### WHAT YOU ARE ASKED TO DO
Every record is to be printed exactly as written, and any picture in it is skipped.

━━━━━ DATASET EXTRACT ━━━━━

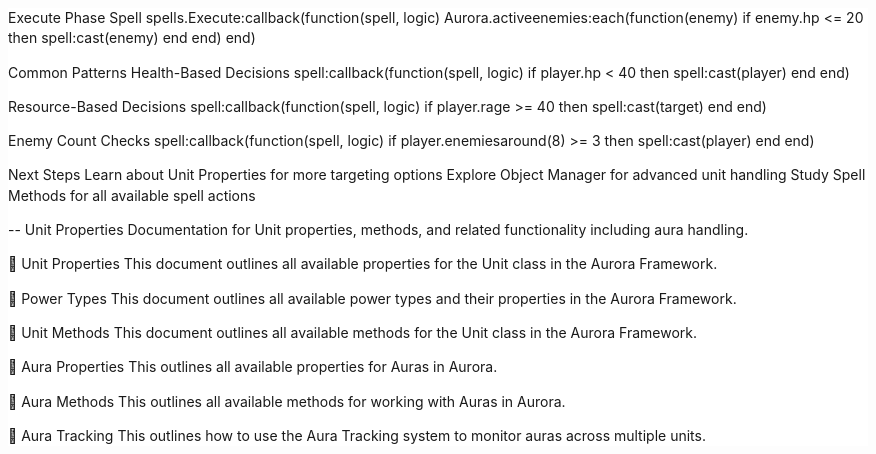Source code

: Execute Phase Spell
spells.Execute:callback(function(spell, logic)
    Aurora.activeenemies:each(function(enemy)
        if enemy.hp <= 20 then
            spell:cast(enemy)
        end
    end)
end)

Common Patterns
Health-Based Decisions
spell:callback(function(spell, logic)
    if player.hp < 40 then
        spell:cast(player)
    end
end)

Resource-Based Decisions
spell:callback(function(spell, logic)
    if player.rage >= 40 then
        spell:cast(target)
    end
end)

Enemy Count Checks
spell:callback(function(spell, logic)
    if player.enemiesaround(8) >= 3 then
        spell:cast(player)
    end
end)

Next Steps
Learn about Unit Properties for more targeting options
Explore Object Manager for advanced unit handling
Study Spell Methods for all available spell actions

--
Unit Properties
Documentation for Unit properties, methods, and related functionality including aura handling.

📄️ Unit Properties
This document outlines all available properties for the Unit class in the Aurora Framework.

📄️ Power Types
This document outlines all available power types and their properties in the Aurora Framework.

📄️ Unit Methods
This document outlines all available methods for the Unit class in the Aurora Framework.

📄️ Aura Properties
This outlines all available properties for Auras in Aurora.

📄️ Aura Methods
This outlines all available methods for working with Auras in Aurora.

📄️ Aura Tracking
This outlines how to use the Aura Tracking system to monitor auras across multiple units.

━━━━━

### RESPONSE
Source code

: Execute Phase Spell
spells.Execute:callback(function(spell, logic)
    Aurora.activeenemies:each(function(enemy)
        if enemy.hp <= 20 then
            spell:cast(enemy)
        end
    end)
end)

Common Patterns
Health-Based Decisions
spell:callback(function(spell, logic)
    if player.hp < 40 then
        spell:cast(player)
    end
end)

Resource-Based Decisions
spell:callback(function(spell, logic)
    if player.rage >= 40 then
        spell:cast(target)
    end
end)

Enemy Count Checks
spell:callback(function(spell, logic)
    if player.enemiesaround(8) >= 3 then
        spell:cast(player)
    end
end)

Next Steps
Learn about Unit Properties for more targeting options
Explore Object Manager for advanced unit handling
Study Spell Methods for all available spell actions

--
Unit Properties
Documentation for Unit properties, methods, and related functionality including aura handling.

📄️ Unit Properties
This document outlines all available properties for the Unit class in the Aurora Framework.

📄️ Power Types
This document outlines all available power types and their properties in the Aurora Framework.

📄️ Unit Methods
This document outlines all available methods for the Unit class in the Aurora Framework.

📄️ Aura Properties
This outlines all available properties for Auras in Aurora.

📄️ Aura Methods
This outlines all available methods for working with Auras in Aurora.

📄️ Aura Tracking
This outlines how to use the Aura Tracking system to monitor auras across multiple units.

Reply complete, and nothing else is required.